Sherwood Anderson, an important American novelist and short-story writer of the early twentieth century, is probably best known for his novel Winesburg, Ohio. His realistic and nonformulaic
writing style would influence the next generation of authors, most notably Ernest Hemingway and William Faulkner.
Walter Rideout’s Sherwood Anderson: A Writer in America is a seminal work that reintroduces us to this important, yet recently neglected, American writer, giving him long overdue
attention.

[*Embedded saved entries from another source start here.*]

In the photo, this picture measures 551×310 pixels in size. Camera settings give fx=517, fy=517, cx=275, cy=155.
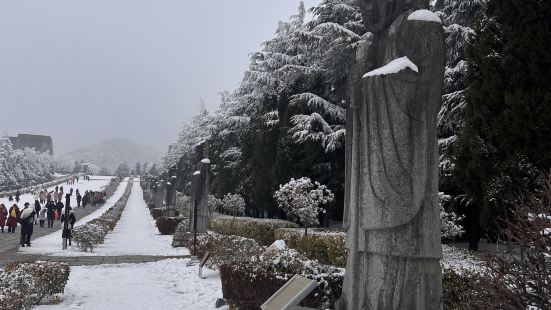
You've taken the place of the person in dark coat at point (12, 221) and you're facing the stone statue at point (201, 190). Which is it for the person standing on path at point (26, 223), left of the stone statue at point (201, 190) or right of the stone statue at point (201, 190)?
right

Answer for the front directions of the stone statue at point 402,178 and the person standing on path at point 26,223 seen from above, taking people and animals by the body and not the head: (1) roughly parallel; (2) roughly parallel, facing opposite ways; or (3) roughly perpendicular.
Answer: roughly perpendicular

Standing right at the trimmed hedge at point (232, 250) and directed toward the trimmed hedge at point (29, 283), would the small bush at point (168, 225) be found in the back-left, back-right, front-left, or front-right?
back-right

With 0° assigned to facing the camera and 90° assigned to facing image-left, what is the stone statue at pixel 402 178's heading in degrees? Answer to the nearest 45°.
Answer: approximately 45°
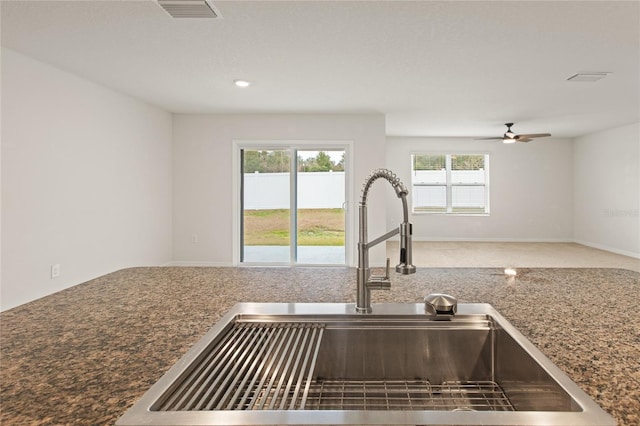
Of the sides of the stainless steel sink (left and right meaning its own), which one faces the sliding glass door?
back

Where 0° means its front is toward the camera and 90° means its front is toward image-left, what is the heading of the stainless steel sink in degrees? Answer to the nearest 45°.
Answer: approximately 0°

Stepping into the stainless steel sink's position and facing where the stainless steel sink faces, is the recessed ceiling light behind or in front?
behind

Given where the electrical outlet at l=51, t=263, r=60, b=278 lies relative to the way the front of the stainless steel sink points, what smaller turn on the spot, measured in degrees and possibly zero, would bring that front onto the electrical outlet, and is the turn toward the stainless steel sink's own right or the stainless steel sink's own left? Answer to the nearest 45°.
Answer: approximately 135° to the stainless steel sink's own right

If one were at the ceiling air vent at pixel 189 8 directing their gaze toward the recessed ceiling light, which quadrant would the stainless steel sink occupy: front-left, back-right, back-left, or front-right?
back-right

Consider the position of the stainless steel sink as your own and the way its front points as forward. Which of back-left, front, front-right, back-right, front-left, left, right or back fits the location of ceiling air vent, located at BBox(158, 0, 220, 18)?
back-right

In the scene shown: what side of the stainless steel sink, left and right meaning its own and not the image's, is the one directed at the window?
back
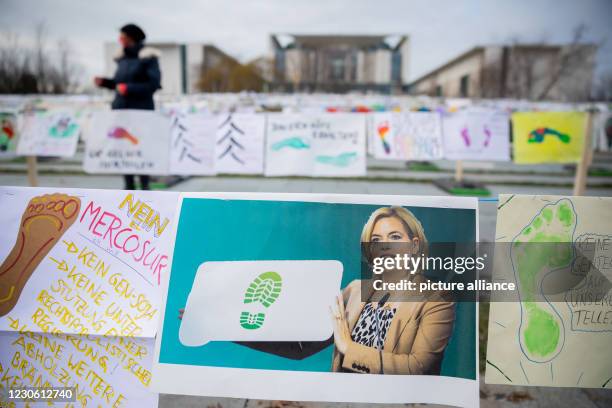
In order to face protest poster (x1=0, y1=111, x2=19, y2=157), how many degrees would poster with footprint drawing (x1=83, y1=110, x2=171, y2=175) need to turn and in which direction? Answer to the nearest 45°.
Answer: approximately 135° to its right

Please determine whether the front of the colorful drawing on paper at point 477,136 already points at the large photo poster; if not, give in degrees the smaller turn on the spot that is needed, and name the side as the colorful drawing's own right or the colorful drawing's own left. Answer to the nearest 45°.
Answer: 0° — it already faces it

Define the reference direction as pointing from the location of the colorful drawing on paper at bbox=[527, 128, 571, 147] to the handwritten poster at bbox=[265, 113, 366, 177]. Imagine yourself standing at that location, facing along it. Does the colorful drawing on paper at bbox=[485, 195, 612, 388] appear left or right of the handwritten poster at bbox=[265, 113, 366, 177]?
left

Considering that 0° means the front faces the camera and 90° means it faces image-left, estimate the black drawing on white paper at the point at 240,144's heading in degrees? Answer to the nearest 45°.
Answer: approximately 0°

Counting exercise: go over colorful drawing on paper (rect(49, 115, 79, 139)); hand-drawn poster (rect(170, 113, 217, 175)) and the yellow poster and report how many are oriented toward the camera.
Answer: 3

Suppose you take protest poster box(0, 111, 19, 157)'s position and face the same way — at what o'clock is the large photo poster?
The large photo poster is roughly at 12 o'clock from the protest poster.

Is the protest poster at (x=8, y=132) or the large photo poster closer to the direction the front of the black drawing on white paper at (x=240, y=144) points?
the large photo poster

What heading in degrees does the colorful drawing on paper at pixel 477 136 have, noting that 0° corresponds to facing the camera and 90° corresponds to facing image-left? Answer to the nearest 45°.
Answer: approximately 0°
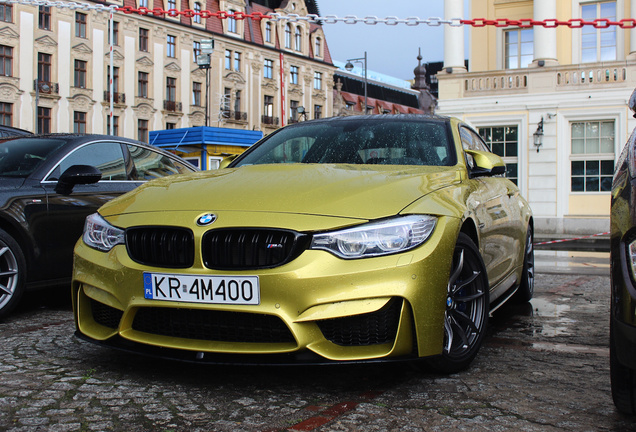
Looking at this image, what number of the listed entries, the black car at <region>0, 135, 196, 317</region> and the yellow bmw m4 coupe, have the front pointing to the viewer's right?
0

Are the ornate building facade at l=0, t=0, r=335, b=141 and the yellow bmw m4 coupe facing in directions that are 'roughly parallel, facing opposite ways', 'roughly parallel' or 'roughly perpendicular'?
roughly perpendicular

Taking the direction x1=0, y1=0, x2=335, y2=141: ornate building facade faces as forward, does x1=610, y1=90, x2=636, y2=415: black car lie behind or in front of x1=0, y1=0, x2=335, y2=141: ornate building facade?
in front

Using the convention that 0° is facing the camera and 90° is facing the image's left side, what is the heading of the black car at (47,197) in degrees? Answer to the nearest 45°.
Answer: approximately 45°

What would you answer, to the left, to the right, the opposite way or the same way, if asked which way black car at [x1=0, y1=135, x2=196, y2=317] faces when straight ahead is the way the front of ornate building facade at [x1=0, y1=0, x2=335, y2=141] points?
to the right

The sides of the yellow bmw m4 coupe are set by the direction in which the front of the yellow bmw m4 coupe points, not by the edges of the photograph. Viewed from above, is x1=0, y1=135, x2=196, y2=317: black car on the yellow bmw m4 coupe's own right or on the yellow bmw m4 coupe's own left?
on the yellow bmw m4 coupe's own right

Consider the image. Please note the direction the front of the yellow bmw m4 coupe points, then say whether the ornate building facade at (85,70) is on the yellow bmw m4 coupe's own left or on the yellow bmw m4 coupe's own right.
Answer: on the yellow bmw m4 coupe's own right

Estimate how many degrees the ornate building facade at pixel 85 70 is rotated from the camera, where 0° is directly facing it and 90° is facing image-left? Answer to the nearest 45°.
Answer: approximately 315°

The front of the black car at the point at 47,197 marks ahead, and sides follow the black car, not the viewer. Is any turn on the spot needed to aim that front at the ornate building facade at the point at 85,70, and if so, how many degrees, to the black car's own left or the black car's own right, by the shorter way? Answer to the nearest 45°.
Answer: approximately 135° to the black car's own right

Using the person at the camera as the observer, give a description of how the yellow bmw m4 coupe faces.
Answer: facing the viewer and to the left of the viewer
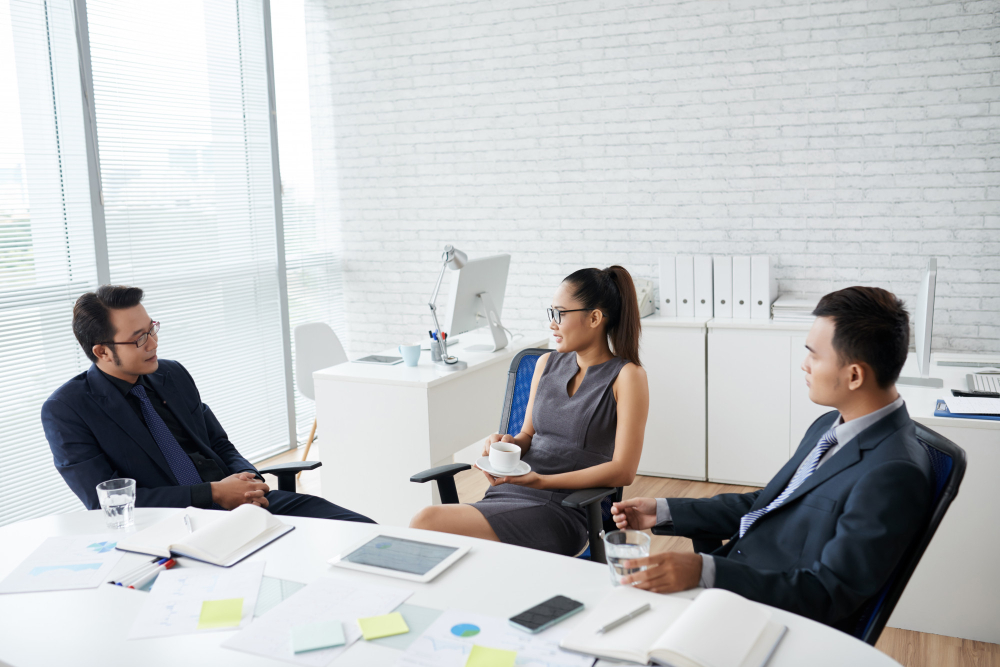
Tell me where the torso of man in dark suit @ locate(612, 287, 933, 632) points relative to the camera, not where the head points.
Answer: to the viewer's left

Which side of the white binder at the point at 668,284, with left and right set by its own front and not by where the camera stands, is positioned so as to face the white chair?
right

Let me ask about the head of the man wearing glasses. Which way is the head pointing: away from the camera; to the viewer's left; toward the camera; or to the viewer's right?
to the viewer's right

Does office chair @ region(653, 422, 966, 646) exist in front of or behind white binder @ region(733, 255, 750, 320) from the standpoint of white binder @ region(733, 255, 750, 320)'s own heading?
in front

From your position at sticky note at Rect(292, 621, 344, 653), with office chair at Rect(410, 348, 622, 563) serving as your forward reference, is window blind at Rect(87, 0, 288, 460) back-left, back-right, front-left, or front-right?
front-left

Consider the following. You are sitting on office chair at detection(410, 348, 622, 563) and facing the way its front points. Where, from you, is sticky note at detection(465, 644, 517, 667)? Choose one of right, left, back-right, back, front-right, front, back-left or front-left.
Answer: front-left

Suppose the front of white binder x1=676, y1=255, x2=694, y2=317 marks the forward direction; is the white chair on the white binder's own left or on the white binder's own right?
on the white binder's own right

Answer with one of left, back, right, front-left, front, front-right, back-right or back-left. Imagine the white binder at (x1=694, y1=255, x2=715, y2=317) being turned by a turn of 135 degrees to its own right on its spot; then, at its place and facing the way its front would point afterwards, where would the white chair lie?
front-left

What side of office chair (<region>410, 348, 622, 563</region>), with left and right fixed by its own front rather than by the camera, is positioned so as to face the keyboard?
back

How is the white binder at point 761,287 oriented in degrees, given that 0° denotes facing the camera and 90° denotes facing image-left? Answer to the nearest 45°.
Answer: approximately 0°

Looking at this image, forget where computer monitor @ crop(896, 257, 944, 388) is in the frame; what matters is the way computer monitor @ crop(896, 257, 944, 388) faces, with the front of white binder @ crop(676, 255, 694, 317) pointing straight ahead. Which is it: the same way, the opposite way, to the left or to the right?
to the left

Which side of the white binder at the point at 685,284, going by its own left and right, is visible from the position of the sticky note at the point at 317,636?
front

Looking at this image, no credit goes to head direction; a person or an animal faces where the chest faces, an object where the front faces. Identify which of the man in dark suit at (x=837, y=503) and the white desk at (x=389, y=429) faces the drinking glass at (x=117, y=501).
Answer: the man in dark suit

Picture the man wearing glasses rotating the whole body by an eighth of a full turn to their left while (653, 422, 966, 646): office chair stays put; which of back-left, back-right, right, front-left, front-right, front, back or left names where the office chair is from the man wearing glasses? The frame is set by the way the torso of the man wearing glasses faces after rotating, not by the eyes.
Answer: front-right

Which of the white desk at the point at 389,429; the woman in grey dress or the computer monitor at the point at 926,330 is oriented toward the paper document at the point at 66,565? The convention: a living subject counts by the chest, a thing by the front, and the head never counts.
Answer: the woman in grey dress

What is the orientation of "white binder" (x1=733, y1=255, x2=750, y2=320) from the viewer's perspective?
toward the camera

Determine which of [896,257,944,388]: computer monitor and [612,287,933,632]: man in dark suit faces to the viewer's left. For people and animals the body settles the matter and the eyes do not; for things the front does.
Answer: the man in dark suit

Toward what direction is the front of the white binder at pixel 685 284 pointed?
toward the camera
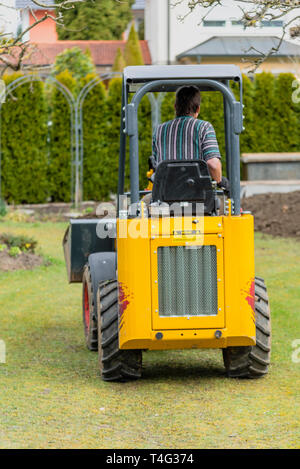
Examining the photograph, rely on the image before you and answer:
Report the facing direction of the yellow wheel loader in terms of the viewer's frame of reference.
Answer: facing away from the viewer

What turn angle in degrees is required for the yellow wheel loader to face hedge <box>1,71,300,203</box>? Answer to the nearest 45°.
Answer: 0° — it already faces it

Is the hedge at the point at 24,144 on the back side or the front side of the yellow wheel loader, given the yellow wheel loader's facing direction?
on the front side
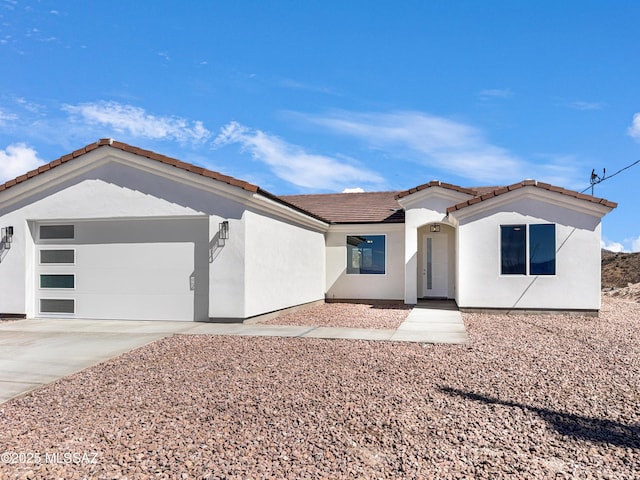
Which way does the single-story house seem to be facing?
toward the camera
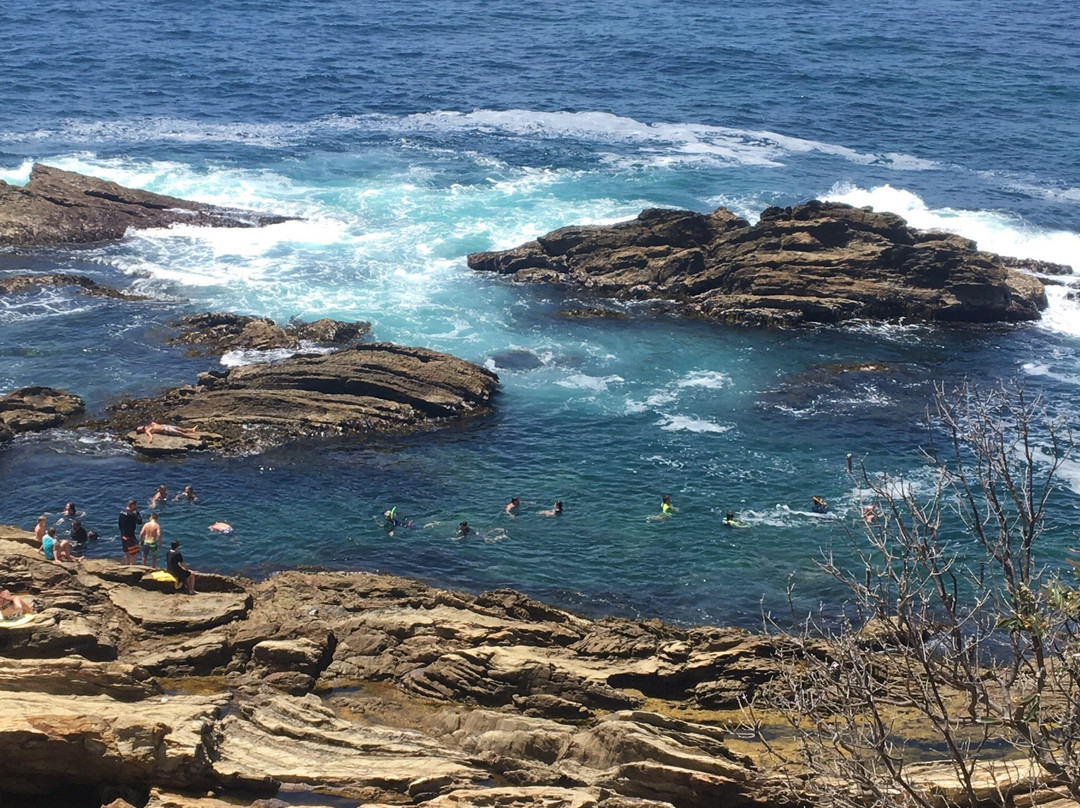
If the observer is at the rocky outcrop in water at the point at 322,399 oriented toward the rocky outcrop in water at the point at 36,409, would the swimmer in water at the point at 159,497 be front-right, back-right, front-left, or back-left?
front-left

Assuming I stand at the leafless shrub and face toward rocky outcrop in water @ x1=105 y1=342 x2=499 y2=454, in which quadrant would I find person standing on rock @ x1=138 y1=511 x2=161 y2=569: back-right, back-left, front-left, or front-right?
front-left

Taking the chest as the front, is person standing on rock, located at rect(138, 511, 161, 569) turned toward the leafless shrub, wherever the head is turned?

This second volume of the monumental two-volume work covers Anderson’s life after his move in the mid-1920s to “Ripshin,” his house near Marion, Virginia (where Volume 1 ended.) The
second volume covers his return to business pursuits; his extensive travels in the South touring factories, which resulted in his political involvement in labor struggles and several books on
the topic; and finally his unexpected death in 1941.
No other existing Anderson biography, the most recent of which was published nearly twenty years ago, is as thoroughly researched, so extensively based on primary sources and interviews with a
range of Anderson’s friends and family members, or as complete in its vision of the man and the writer. Rideout uncovers much new information about events and people in Anderson’s life and
provides a new perspective on many of his works. This two-volume biography presents Anderson’s many remarkable attributes more clearly than ever before, while astutely placing his life and
writings in the broader social, political, and artistic movements of his times.